Enquanto isso, pensei em meu pai e na mesa vazia do Natal sem ele. Eu reparei nas suas preocupações. Fazia tempo que dava aulas. Minha família dedicou-se à docência, o que ele ganhou? –  Ele dava aulas no IUCAI, não foi pago e o seu algoz anda recriando diplomas fantasmagóricos e inclusive, deve-me dinheiro também. Para minha surpresa, é conselheiro para assuntos petrolíferos em horas vagas … é a ascensão da moralidade superior? USTP não pagou pelas aulas dadas e isso não era um privilégio só do meu pai. E o coitado ainda era professor extraordinário durante o confinamento … se vivesse mais tempo, descobriria que não receberia nada também nos meses seguintes, e ainda por ser velho, seria encostado dois meses após o início das aulas.

 

Por todo lado onde passo, dizem que o meu pai foi um homem íntegro (além de craque no futebol como eu), penso que ele tinha alegria em viver – embora tivesse sido usado por alguns ”bons amigos”. Alguns amigos que se tornaram inacessíveis ao meu bom pai (mistério da apoteose política?), preferiram mais dar o adeus e pêsames do que atender às chamadas enquanto o velho esteve em vida.
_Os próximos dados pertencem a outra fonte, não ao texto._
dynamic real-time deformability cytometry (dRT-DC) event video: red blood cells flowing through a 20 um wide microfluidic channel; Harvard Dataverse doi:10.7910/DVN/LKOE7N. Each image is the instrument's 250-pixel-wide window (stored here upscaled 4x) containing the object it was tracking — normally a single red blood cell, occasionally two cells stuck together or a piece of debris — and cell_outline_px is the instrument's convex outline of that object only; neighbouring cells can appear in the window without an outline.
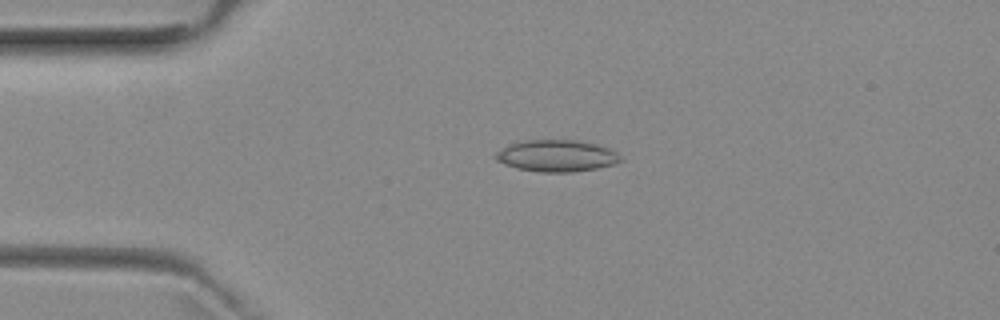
{"species": "common noctule bat (a hibernating species)", "species_latin": "Nyctalus noctula", "temperature_condition": "room temperature", "stored_images_in_passage": 2, "camera_frame_rate_fps": 3000, "um_per_image_px": 0.085, "animal": {"sex": "female", "body_mass_g": 29.2, "forearm_length_mm": 56.3}, "frame": {"image": 1, "passage_image": 1, "time_ms": 0.0, "image_size_px": [1000, 320], "cell_outline_px": [[624, 160], [616, 164], [596, 168], [572, 172], [540, 172], [516, 168], [504, 164], [496, 160], [492, 156], [496, 152], [512, 144], [524, 140], [576, 140], [596, 144], [608, 148], [616, 152]], "centroid_in_image_um": [47.32, 13.25], "position_along_channel_um": 37.7, "area_um2": 23.06}}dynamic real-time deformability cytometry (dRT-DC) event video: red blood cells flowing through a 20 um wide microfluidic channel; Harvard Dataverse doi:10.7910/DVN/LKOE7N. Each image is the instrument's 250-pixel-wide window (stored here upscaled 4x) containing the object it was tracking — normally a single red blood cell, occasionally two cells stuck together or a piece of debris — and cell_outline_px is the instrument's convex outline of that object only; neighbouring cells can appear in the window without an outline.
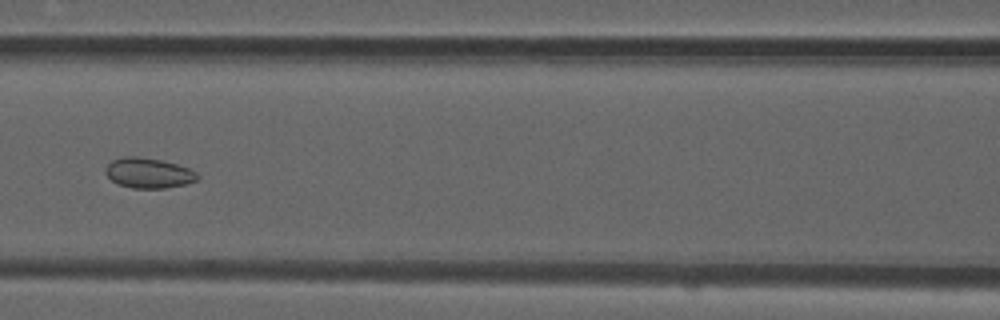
{"species": "common noctule bat (a hibernating species)", "species_latin": "Nyctalus noctula", "temperature_condition": "room temperature", "stored_images_in_passage": 52, "camera_frame_rate_fps": 3000, "um_per_image_px": 0.085, "animal": {"sex": "male", "forearm_length_mm": 52.5}, "frame": {"image": 1, "passage_image": 23, "time_ms": 7.333, "image_size_px": [1000, 320], "cell_outline_px": [[200, 176], [196, 180], [184, 184], [164, 188], [132, 188], [116, 184], [104, 172], [104, 168], [112, 160], [124, 156], [136, 156], [160, 160], [176, 164], [188, 168], [196, 172]], "centroid_in_image_um": [12.58, 14.7], "position_along_channel_um": 154.0, "area_um2": 16.13}}
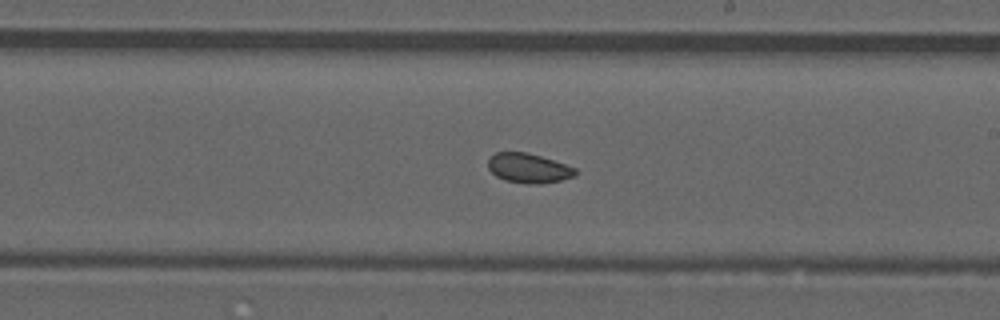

Outros sempre estiveram lá.

 

Esperemos que o próximo ano seja um pouco melhor, que a ambulância não demore mais e mais, e os serviços de saúde não levem outros pais cardíacos  enquanto os filhos assistem ao filme. Alguns tios se foram do nada, pai de amigos e amigos também. Mortes evitáveis. A cada dia vamos percebendo que o plano de saúde em Portugal e as evacuações necropolíticas é somente o ópio do povo político, morrerão todos nesse ritmo e nós também. Basta olhar para o lado e verificar que depois dos 35 anos todos aqui têm alguma doença crônica (hipertensão ou diabetes). Isso é quase uma sentença de morte!

 

Bem, agora devo exercer o silêncio santomense.